The Clippers used a 14-4 first quarter run to take a 21-11 lead and were ahead 30-23 at the end of the quarter. During the second quarter, Raftery and Kamla talked a little bit about the 76ers' loss to FC Barcelona. Raftery pointed out that the international teams have already started their seasons while the NBA teams are still in the early stages of their training camps. I know that some people look back on how the U.S. used to dominate international competition and say that this is just an excuse but if that is the case then why do NBA teams have training camps for a month? Why does Tiger Woods practice? He's the best player, so can't he just show up and win? The reason that U.S. teams used to dominate FIBA teams is that most of the FIBA teams were not very good. The U.S. did not have to do a lot of special preparation to play against those teams or adjust to the FIBA rules because the talent/skill disparity was so tremendous. Eventually, the talent level and skill development of the FIBA teams caught up with the U.S. collegians and then the U.S. started sending professional players to FIBA events. Now, FIBA teams are able to compete with--and even beat--U.S. professional teams. This is a tribute both to how well U.S. coaches and teams have served as ambassadors of the game over the years and how hard the coaches and players in other countries have worked on their games.

I think that the emergence of good players and teams from around the world also refutes a certain mythology that has arisen around basketball. We have heard the cliche "white men can't jump" and the unstated belief behind that phrase is that white men can't play, either. Larry Bird stated this overtly a few years ago in an interview when he commented that he felt insulted during his career if a white player was assigned to guard him. What we are seeing in FIBA play is that various nationalities and ethnicities are able to play basketball at a high level; the key factor is not race but preparation and practice. I do not disagree with those who suggest that American players and teams should rededicate themselves to the fundamentals of the game but I believe that we are not witnessing a decline in U.S. play as much as a tremendous increase in the playing level of FIBA teams over the past 15 years.

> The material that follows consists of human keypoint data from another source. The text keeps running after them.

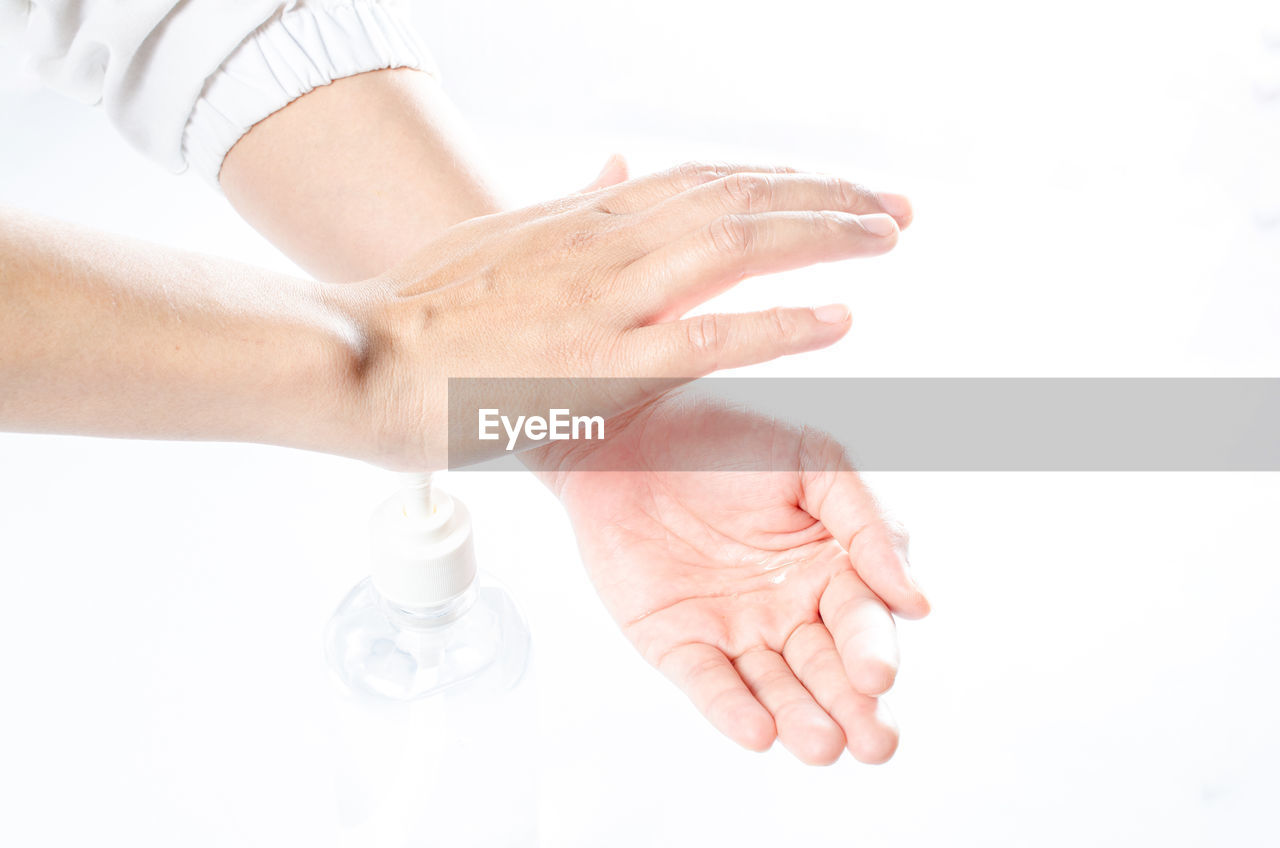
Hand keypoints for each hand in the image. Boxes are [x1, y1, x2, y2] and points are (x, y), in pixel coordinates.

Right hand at [329, 161, 912, 468]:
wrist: (358, 355)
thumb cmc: (418, 307)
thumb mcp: (498, 234)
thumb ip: (568, 205)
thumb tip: (616, 165)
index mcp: (586, 215)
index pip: (708, 179)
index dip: (781, 178)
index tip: (835, 186)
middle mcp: (608, 241)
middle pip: (742, 197)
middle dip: (828, 196)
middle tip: (895, 205)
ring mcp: (609, 299)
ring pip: (740, 246)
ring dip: (825, 235)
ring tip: (888, 236)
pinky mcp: (601, 364)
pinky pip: (710, 337)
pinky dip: (781, 323)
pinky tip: (840, 317)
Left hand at [529, 393, 929, 764]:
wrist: (628, 426)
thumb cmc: (728, 435)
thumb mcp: (814, 459)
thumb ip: (868, 523)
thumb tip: (917, 602)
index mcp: (830, 566)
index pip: (862, 619)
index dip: (872, 649)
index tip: (878, 675)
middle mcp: (789, 608)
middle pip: (828, 671)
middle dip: (854, 710)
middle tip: (876, 746)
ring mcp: (733, 630)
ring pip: (776, 689)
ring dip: (800, 720)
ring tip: (821, 746)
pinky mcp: (677, 643)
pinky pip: (708, 683)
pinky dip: (732, 709)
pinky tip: (757, 731)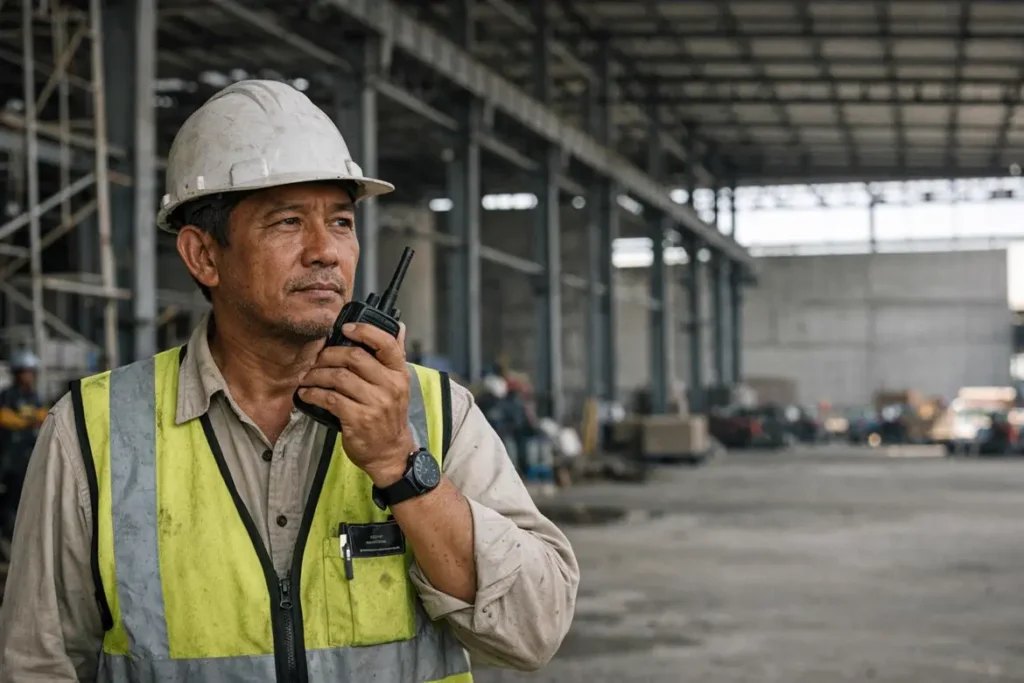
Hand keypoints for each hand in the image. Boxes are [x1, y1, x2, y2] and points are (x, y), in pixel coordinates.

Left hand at [297, 323, 416, 485]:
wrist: (390, 452)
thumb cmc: (389, 417)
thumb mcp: (399, 385)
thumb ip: (395, 357)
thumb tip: (399, 327)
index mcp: (399, 374)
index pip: (386, 343)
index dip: (365, 331)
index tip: (346, 329)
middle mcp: (390, 386)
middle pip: (354, 357)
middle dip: (329, 355)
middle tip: (317, 359)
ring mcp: (375, 403)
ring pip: (339, 377)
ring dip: (317, 375)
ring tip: (308, 377)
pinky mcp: (358, 419)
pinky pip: (330, 398)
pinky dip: (313, 394)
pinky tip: (306, 394)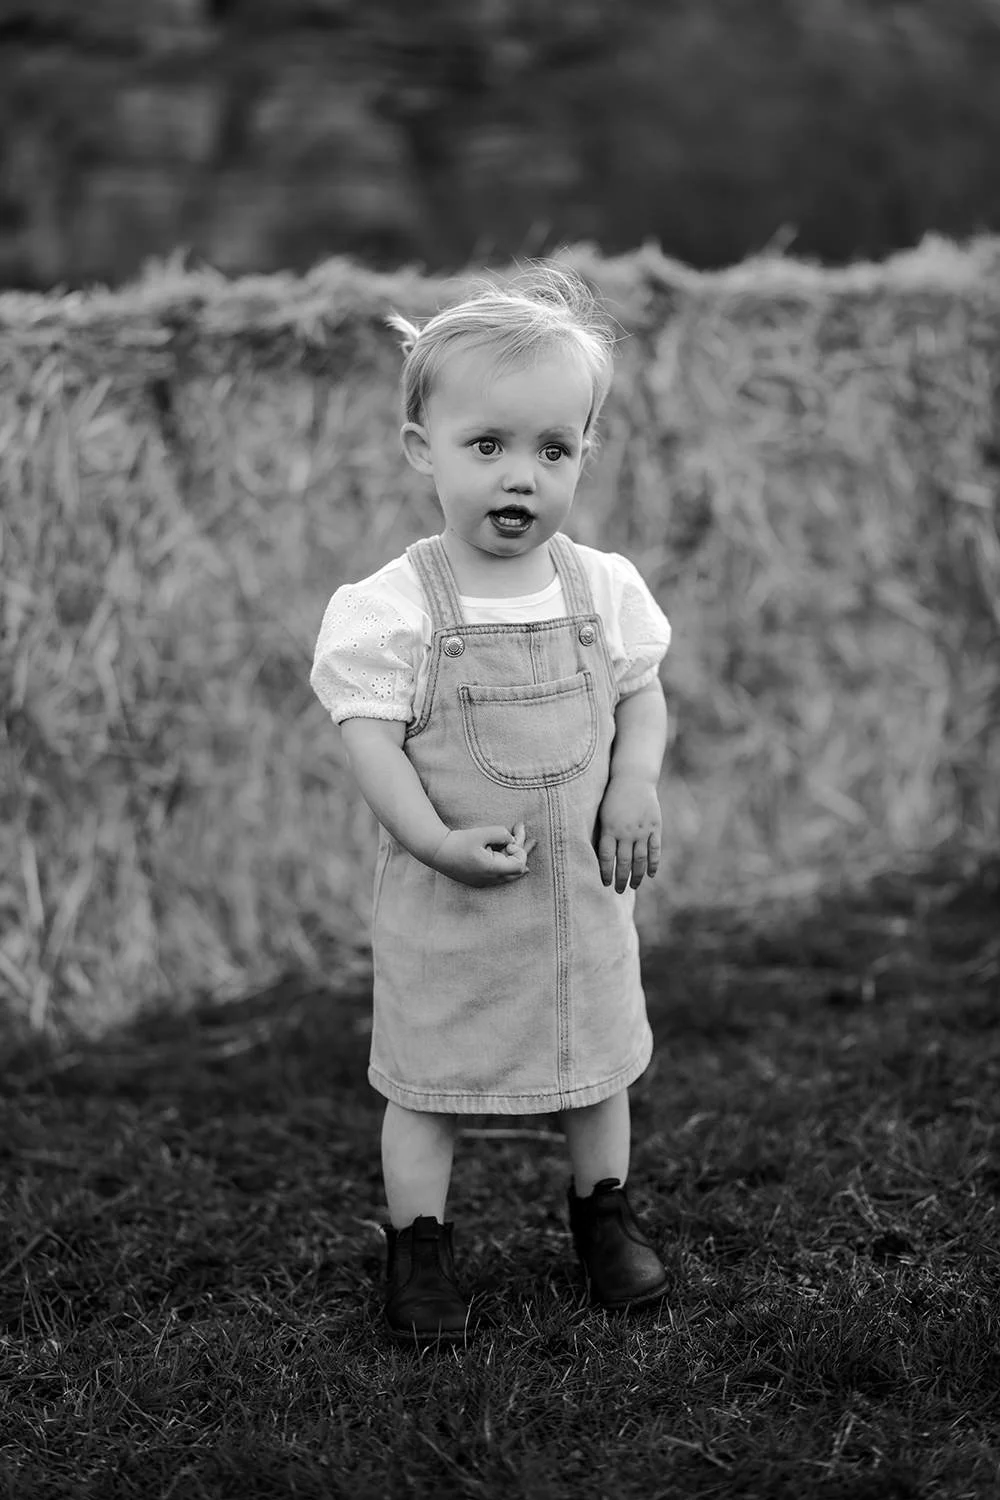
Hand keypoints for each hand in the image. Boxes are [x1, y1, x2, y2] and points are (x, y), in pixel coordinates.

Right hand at [431, 822, 535, 887]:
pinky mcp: (478, 880)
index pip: (519, 865)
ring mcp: (484, 882)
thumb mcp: (482, 833)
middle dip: (524, 852)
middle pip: (517, 871)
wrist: (436, 851)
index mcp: (492, 870)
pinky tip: (515, 860)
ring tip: (530, 844)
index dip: (519, 850)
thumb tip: (511, 839)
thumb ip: (502, 833)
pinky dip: (506, 863)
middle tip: (534, 840)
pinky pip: (499, 875)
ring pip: (509, 873)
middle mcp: (490, 880)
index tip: (508, 839)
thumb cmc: (458, 841)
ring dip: (516, 857)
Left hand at [595, 775, 660, 892]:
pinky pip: (654, 850)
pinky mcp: (654, 827)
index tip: (605, 883)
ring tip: (633, 887)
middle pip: (624, 862)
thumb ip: (604, 835)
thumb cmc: (613, 798)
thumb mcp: (603, 814)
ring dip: (637, 876)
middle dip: (621, 879)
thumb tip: (600, 858)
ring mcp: (642, 830)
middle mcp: (626, 832)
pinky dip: (653, 864)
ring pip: (640, 859)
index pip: (607, 857)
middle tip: (618, 891)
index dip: (606, 872)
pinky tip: (650, 874)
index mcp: (610, 829)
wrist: (633, 779)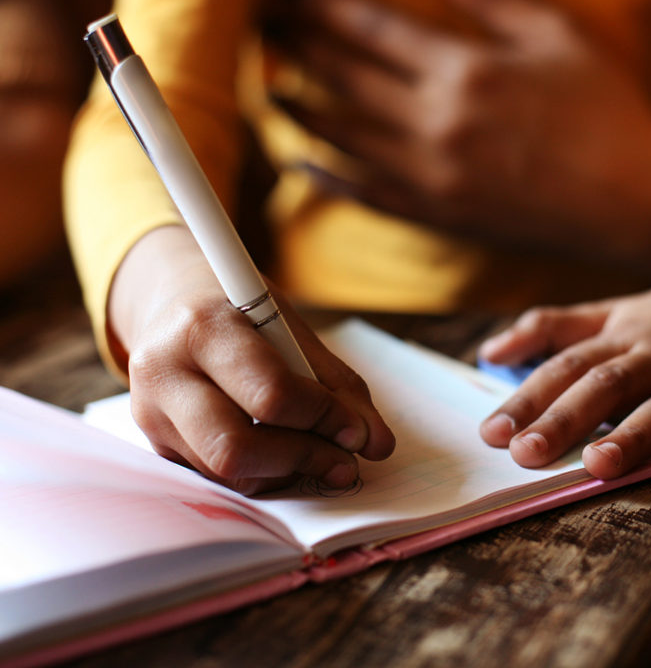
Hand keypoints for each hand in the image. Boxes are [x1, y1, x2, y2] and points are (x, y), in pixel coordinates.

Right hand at [107, 226, 394, 494]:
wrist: (173, 300)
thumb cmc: (243, 311)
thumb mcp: (293, 329)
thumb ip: (340, 386)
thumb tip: (377, 445)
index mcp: (203, 327)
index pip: (270, 394)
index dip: (322, 418)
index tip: (356, 430)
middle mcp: (163, 371)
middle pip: (235, 448)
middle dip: (302, 459)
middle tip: (344, 460)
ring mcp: (148, 412)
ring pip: (224, 471)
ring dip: (285, 472)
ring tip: (320, 456)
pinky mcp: (153, 442)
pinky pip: (214, 476)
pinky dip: (260, 473)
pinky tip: (283, 454)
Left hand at [265, 0, 650, 271]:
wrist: (628, 200)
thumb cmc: (605, 112)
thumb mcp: (555, 37)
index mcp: (464, 70)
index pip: (372, 29)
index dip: (325, 7)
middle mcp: (435, 122)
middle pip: (345, 77)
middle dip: (300, 46)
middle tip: (269, 27)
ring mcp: (431, 174)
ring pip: (342, 137)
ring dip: (300, 108)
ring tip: (271, 86)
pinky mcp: (436, 214)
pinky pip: (364, 194)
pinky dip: (325, 177)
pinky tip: (299, 160)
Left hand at [476, 240, 650, 488]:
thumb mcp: (607, 313)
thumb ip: (549, 329)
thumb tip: (487, 352)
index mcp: (618, 339)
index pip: (565, 368)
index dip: (527, 399)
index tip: (491, 433)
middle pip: (606, 383)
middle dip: (565, 419)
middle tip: (527, 454)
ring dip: (636, 433)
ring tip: (601, 466)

Back to the game in question, the Clippers led 51-42 at halftime. Kaman had 10 points, while Booker paced Khimki with 12. The Clippers hurt themselves with poor free throw shooting (12-22), while Khimki made the most of their limited free throw opportunities (10-13). Neither team shot well from the three point line (1-5 for the Clippers, 4-18 for Khimki).

The Clippers used a 7-2 run to take a 58-44 third quarter lead but Khimki countered with a 6-0 run to pull within 58-50. Livingston then scored on a drive and the Clippers pulled away to lead 74-61 at the end of the quarter. Quinton Ross opened the fourth quarter with a jumper to push the Clippers' advantage to 76-61 and they maintained a double figure lead for most of the quarter. Khimki made a final run in the last three minutes and got within 96-91 with 11 seconds left but that proved to be too little too late.

*--Never mind. The Phoenix Suns-Lottomatica Roma game just began in Italy and Kamla and Raftery are doing that game, too. So, unless they have access to some Star Trek technology, I doubt that they are either in Rome or Moscow.